Kedua mempelai terlihat bahagia, begitu pun keluarga mereka. Siska
dan Dadan menangis terharu. Sementara Farhan memeluk kakaknya. Mereka
sengaja menikah di Bali demi kelancaran pernikahan. Tak banyak yang
datang kecuali mereka yang benar-benar mengerti akan kondisi Anisa juga
kondisi Adam. Ada yang menarik dari pernikahan ini. Sebenarnya Anisa
mengenal Adam ketika dia belum operasi. Mereka bertemu di Bangkok. Adam
dulunya dalah seorang wanita yang dirinya merasa sebagi laki-laki yang
terperangkap dalam tubuh wanita. Namanya dulu Sinta Widari. Mereka
melakukan operasi di tempat yang sama dan waktu yang sama. Hanya saja
setelah operasi mereka tak pernah bertemu. Mereka baru bertemu lagi
ketika menghadiri acara amal untuk korban banjir. Baik Anisa maupun Adam
tadinya tak pernah mengira siapa pasanganya ini di masa lalu.
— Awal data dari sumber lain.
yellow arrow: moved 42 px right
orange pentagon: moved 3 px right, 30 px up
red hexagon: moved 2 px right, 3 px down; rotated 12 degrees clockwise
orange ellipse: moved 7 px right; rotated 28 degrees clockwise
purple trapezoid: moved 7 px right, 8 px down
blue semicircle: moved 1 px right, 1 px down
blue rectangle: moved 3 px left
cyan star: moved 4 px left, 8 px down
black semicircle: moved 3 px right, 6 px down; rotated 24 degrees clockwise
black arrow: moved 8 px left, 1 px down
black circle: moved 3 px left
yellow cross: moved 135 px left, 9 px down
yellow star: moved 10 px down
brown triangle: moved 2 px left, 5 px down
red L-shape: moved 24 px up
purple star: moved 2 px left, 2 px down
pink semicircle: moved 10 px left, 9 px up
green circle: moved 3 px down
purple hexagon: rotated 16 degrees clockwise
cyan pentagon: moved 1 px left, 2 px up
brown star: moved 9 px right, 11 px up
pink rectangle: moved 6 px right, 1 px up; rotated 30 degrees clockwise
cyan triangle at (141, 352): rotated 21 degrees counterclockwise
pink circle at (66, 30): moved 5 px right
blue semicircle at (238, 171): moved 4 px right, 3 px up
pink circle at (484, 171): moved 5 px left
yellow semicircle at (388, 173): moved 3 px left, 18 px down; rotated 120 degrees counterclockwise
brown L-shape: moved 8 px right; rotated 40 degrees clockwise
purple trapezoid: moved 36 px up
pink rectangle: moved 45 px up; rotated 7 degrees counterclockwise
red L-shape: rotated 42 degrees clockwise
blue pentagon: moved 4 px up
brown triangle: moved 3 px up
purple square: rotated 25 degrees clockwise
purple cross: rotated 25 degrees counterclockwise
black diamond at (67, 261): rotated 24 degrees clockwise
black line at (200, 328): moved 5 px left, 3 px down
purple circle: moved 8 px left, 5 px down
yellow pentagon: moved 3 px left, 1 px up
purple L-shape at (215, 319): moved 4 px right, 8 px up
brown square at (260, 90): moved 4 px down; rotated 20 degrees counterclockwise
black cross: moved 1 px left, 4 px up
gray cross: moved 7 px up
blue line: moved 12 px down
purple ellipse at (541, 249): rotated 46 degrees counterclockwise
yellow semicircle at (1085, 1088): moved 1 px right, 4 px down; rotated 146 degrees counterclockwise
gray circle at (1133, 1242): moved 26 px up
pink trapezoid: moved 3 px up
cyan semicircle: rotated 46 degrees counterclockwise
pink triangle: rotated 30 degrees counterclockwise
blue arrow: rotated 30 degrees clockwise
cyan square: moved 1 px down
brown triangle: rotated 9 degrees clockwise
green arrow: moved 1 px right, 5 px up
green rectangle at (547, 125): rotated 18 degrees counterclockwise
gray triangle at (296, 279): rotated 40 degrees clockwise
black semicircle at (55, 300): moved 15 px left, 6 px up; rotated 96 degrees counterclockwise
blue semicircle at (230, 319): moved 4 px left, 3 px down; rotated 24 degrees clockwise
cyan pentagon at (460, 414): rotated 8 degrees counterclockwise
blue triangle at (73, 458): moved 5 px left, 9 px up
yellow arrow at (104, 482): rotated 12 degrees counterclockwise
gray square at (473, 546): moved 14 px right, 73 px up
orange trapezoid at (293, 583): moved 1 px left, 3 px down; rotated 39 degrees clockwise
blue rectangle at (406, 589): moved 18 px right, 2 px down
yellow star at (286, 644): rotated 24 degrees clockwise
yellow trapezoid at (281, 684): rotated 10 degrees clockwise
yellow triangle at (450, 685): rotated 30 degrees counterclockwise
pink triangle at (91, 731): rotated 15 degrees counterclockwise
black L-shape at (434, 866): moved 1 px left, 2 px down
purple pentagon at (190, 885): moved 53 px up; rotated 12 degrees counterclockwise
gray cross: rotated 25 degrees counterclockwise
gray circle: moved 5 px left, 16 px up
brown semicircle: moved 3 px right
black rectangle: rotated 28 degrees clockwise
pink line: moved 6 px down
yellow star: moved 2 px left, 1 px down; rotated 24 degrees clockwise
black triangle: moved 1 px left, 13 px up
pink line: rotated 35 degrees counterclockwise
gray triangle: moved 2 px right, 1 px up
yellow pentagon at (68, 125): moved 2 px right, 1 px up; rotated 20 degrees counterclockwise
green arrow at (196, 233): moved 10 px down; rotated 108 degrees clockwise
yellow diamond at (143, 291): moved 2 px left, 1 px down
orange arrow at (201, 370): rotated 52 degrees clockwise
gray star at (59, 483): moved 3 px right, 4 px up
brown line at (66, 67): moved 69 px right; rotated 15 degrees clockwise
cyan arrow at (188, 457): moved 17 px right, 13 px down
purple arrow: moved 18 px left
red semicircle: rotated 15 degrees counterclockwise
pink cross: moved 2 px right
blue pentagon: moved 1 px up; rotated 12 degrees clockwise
Tapi
seiring berjalanya waktu semua terungkap. Dan inilah akhir kisahnya.
Mereka menjadi sepasang suami istri Transgender.
End…
Sobat, di dunia ini tak ada manusia yang paling suci. Jadi jangan
merasa lebih suci dari yang lain. Karena kesombongan hanya akan memakan
diri sendiri. Apalagi sampai berani mengatakan si anu itu akan masuk
neraka. Ingat siapa dia siapa kita. Kita sama. Manusia. Jika memang
menurut kita salah, maka luruskan. Jika tidak bisa diluruskan, maka
serahkan semua urusan itu padaNya. Hanya Dia yang mampu membolak balikan
hati. Dan hanya Dia yang berhak menentukan dan memutuskan nasib setiap
makhlukNya akan di mana hidup makhlukNya kelak.